__AIM OF THE EXERCISE__
Retype the data word for word, from the line containing "Reading left to" through the end of the data, and omit the pictures.

────────────────────────────────────────

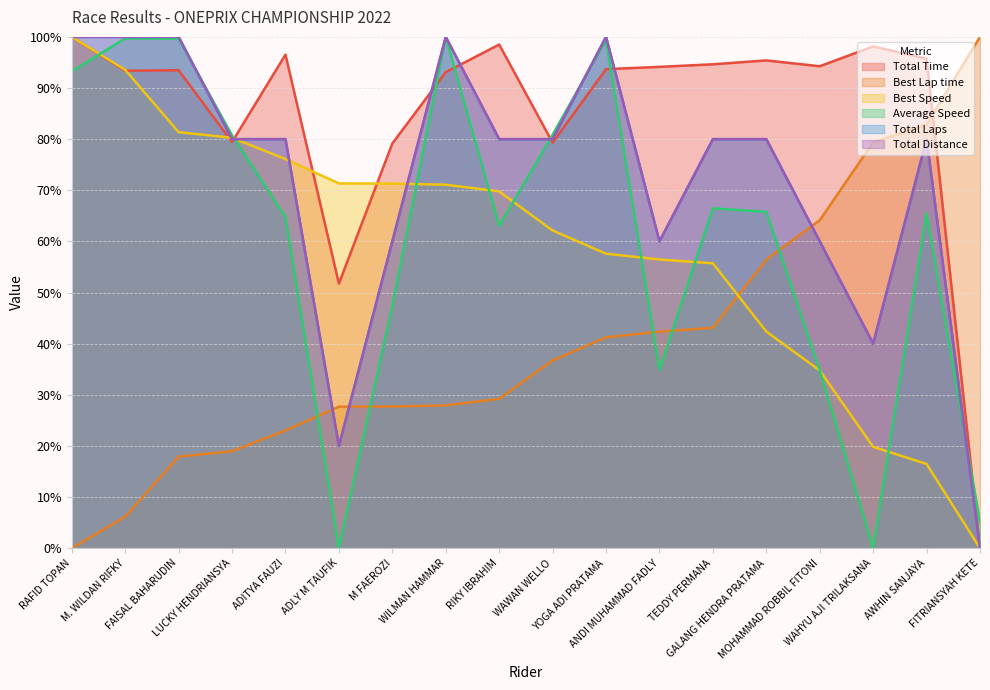

Which series has the widest spread of values?

Total Time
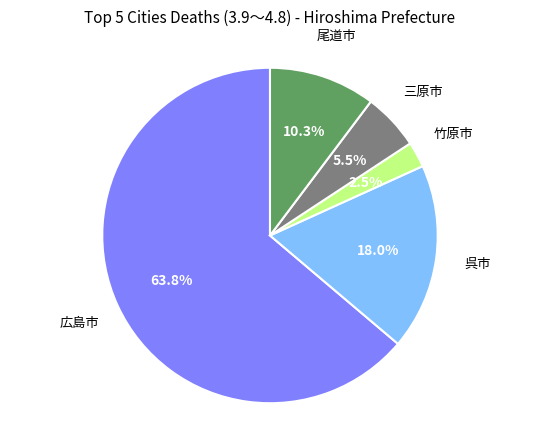

Is there any slice that represents more than half of the pie?

Yes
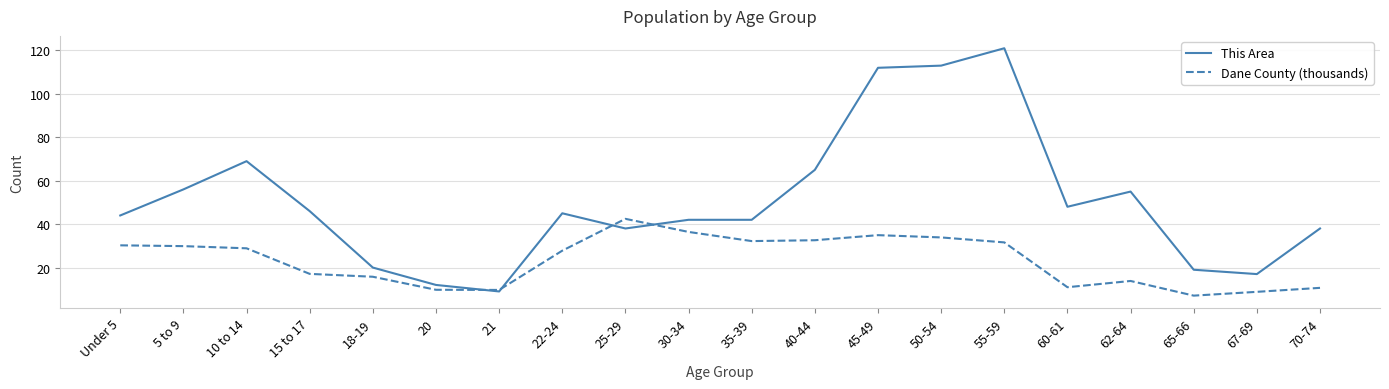

After their last crossing, which series has the higher values: Dane County (thousands) or This Area?

This Area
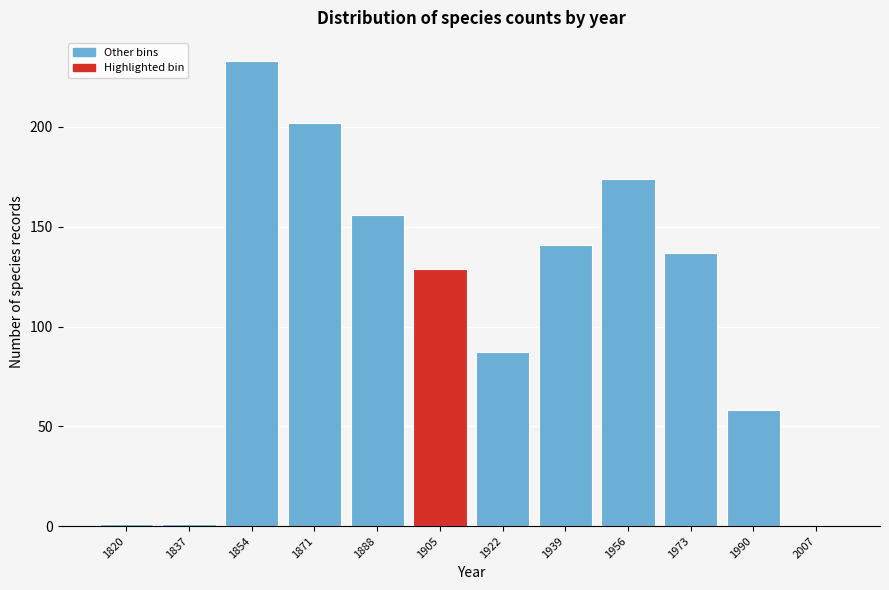

Reading left to right, list all the values displayed in this chart.

1820=1	1837=1	1854=233	1871=202	1888=156	1905=129	1922=87	1939=141	1956=174	1973=137	1990=58	2007=0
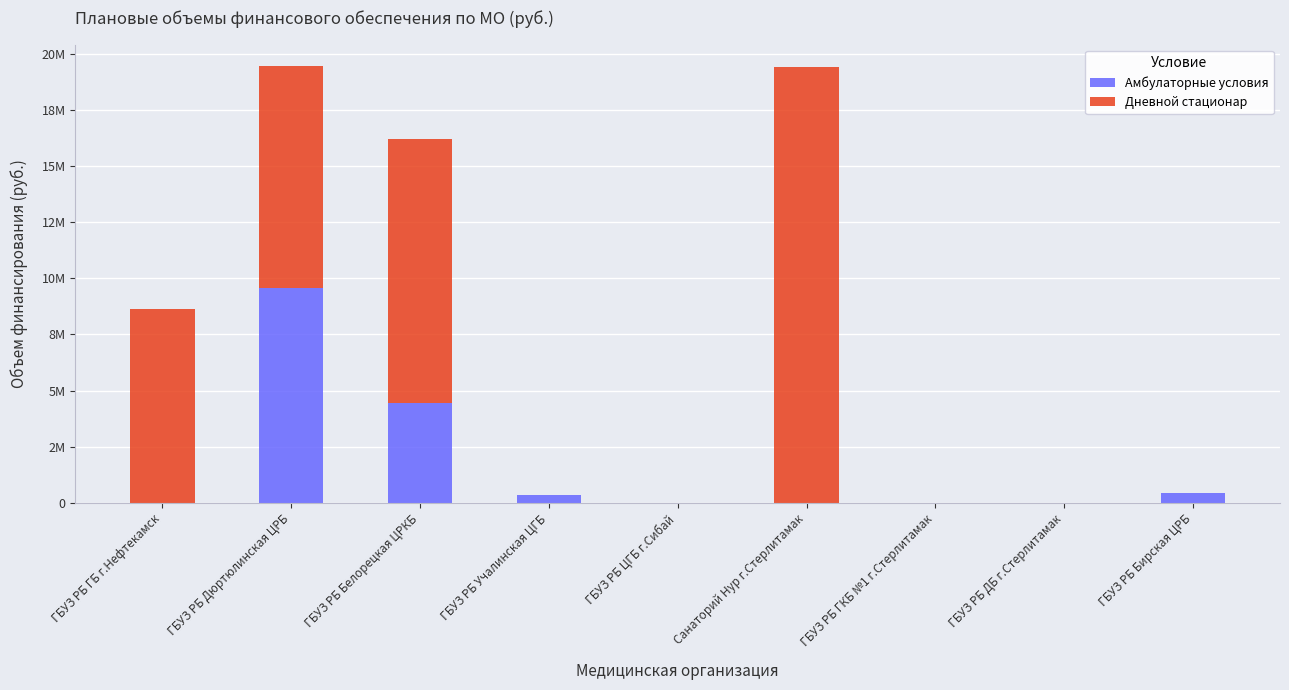

Are the bars horizontal?

No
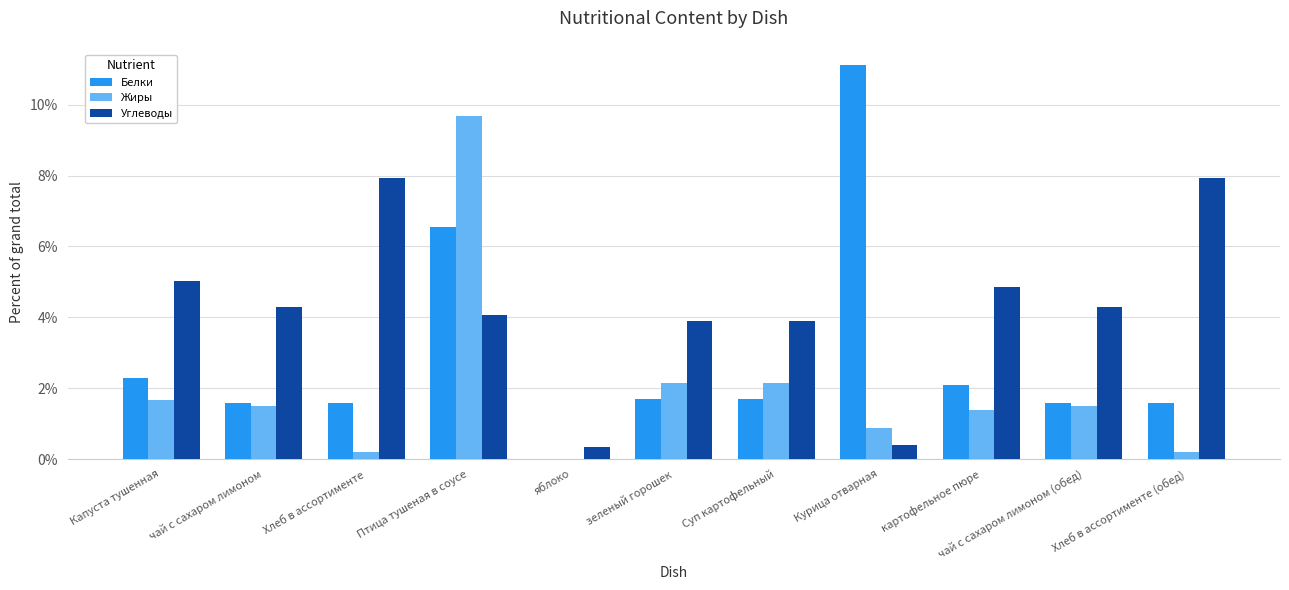

What is the average value of the Жиры series?

1.9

────────────────────────────────────────

__OUTPUT OF THE EXERCISE__
Reading left to right, list all the values displayed in this chart.

1820=1	1837=1	1854=233	1871=202	1888=156	1905=129	1922=87	1939=141	1956=174	1973=137	1990=58	2007=0

Are the bars horizontal?

No

What is the average value of the Жиры series?

1.9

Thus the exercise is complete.